Stored data:
::::

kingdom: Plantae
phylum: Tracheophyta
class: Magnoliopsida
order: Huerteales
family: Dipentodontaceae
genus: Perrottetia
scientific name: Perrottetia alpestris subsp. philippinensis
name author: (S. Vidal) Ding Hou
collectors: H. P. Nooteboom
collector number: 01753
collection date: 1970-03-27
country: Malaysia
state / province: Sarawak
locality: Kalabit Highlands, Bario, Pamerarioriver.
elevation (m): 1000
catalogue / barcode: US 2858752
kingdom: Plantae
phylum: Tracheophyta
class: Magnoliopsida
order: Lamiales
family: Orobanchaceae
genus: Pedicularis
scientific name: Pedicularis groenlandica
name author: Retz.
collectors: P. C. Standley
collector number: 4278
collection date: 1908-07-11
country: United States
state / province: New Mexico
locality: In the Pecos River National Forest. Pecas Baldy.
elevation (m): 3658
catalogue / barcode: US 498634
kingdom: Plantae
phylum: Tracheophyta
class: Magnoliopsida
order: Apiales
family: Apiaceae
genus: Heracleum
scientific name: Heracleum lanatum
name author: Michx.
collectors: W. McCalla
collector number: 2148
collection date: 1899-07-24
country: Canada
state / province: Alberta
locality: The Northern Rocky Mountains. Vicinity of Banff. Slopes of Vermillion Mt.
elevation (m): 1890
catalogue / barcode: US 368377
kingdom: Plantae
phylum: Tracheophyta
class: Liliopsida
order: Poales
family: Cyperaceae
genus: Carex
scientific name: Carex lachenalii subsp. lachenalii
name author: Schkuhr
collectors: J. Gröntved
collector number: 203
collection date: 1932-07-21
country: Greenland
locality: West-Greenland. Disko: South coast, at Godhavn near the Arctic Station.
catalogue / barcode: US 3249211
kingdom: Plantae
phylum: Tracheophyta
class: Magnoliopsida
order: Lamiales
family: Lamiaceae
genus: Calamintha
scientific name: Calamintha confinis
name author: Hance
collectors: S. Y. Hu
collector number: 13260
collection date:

::::

## What you have to do
Rewrite the material with "name author" swapped for "authority" throughout, changing nothing else.

## Problem solution
kingdom: Plantae
phylum: Tracheophyta
class: Magnoliopsida
order: Huerteales
family: Dipentodontaceae
genus: Perrottetia
scientific name: Perrottetia alpestris subsp. philippinensis
authority: (S. Vidal) Ding Hou
collectors: H. P. Nooteboom
collector number: 01753
collection date: 1970-03-27
country: Malaysia
state / province: Sarawak
locality: Kalabit Highlands, Bario, Pamerarioriver.
elevation (m): 1000
catalogue / barcode: US 2858752
kingdom: Plantae
phylum: Tracheophyta
class: Magnoliopsida
order: Lamiales
family: Orobanchaceae
genus: Pedicularis
scientific name: Pedicularis groenlandica
authority: Retz.
collectors: P. C. Standley
collector number: 4278
collection date: 1908-07-11
country: United States
state / province: New Mexico
locality: In the Pecos River National Forest. Pecas Baldy.
elevation (m): 3658
catalogue / barcode: US 498634
kingdom: Plantae
phylum: Tracheophyta
class: Magnoliopsida
order: Apiales
family: Apiaceae
genus: Heracleum
scientific name: Heracleum lanatum
authority: Michx.
collectors: W. McCalla
collector number: 2148
collection date: 1899-07-24
country: Canada
state / province: Alberta
locality: The Northern Rocky Mountains. Vicinity of Banff. Slopes of Vermillion Mt.
elevation (m): 1890
catalogue / barcode: US 368377
kingdom: Plantae
phylum: Tracheophyta
class: Liliopsida
order: Poales
family: Cyperaceae
genus: Carex
scientific name: Carex lachenalii subsp. lachenalii
authority: Schkuhr
collectors: J. Gröntved
collector number: 203
collection date: 1932-07-21
country: Greenland
locality: West-Greenland. Disko: South coast, at Godhavn near the Arctic Station.
catalogue / barcode: US 3249211
kingdom: Plantae
phylum: Tracheophyta
class: Magnoliopsida
order: Lamiales
family: Lamiaceae
genus: Calamintha
scientific name: Calamintha confinis
authority: Hance
collectors: S. Y. Hu
collector number: 13260
collection date:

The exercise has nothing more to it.